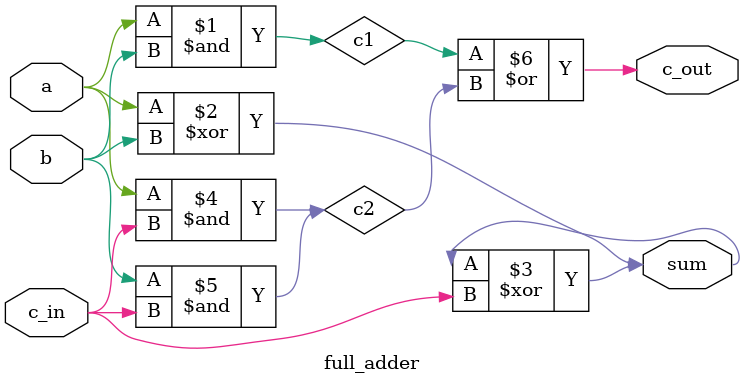
<source format=sv>
module top_module (
	input [3:0] x,
	input [3:0] y,
	output [4:0] sum
);
  
  wire [3:0] carry;
  wire [3:0] sum_bits;
  
  full_adder fa0 (.a(x[0]), .b(y[0]), .c_in(1'b0), .sum(sum_bits[0]), .c_out(carry[0]));
  full_adder fa1 (.a(x[1]), .b(y[1]), .c_in(carry[0]), .sum(sum_bits[1]), .c_out(carry[1]));
  full_adder fa2 (.a(x[2]), .b(y[2]), .c_in(carry[1]), .sum(sum_bits[2]), .c_out(carry[2]));
  full_adder fa3 (.a(x[3]), .b(y[3]), .c_in(carry[2]), .sum(sum_bits[3]), .c_out(carry[3]));
  
  assign sum = {carry[3], sum_bits};
  
endmodule
module full_adder (
	input a,
	input b,
	input c_in,
	
	output sum,
	output c_out
);
  
  wire s1, c1, c2;
  
  and g1 (c1, a, b);
  xor g2 (sum, a, b);
  xor g3 (sum, sum, c_in);
  and g4 (c2, a, c_in);
  and g5 (c2, b, c_in);
  
  or g6 (c_out, c1, c2);
  
endmodule

</source>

• • • •

What you should do
Line by line, restate the data above exactly as it stands, minus the pictures.

Expected answer
<source format=sv>
module top_module (
	input [3:0] x,
	input [3:0] y,
	output [4:0] sum
);
  
  wire [3:0] carry;
  wire [3:0] sum_bits;
  
  full_adder fa0 (.a(x[0]), .b(y[0]), .c_in(1'b0), .sum(sum_bits[0]), .c_out(carry[0]));
  full_adder fa1 (.a(x[1]), .b(y[1]), .c_in(carry[0]), .sum(sum_bits[1]), .c_out(carry[1]));
  full_adder fa2 (.a(x[2]), .b(y[2]), .c_in(carry[1]), .sum(sum_bits[2]), .c_out(carry[2]));
  full_adder fa3 (.a(x[3]), .b(y[3]), .c_in(carry[2]), .sum(sum_bits[3]), .c_out(carry[3]));
  
  assign sum = {carry[3], sum_bits};
  
endmodule
module full_adder (
	input a,
	input b,
	input c_in,
	
	output sum,
	output c_out
);
  
  wire s1, c1, c2;
  
  and g1 (c1, a, b);
  xor g2 (sum, a, b);
  xor g3 (sum, sum, c_in);
  and g4 (c2, a, c_in);
  and g5 (c2, b, c_in);
  
  or g6 (c_out, c1, c2);
  
endmodule

</source>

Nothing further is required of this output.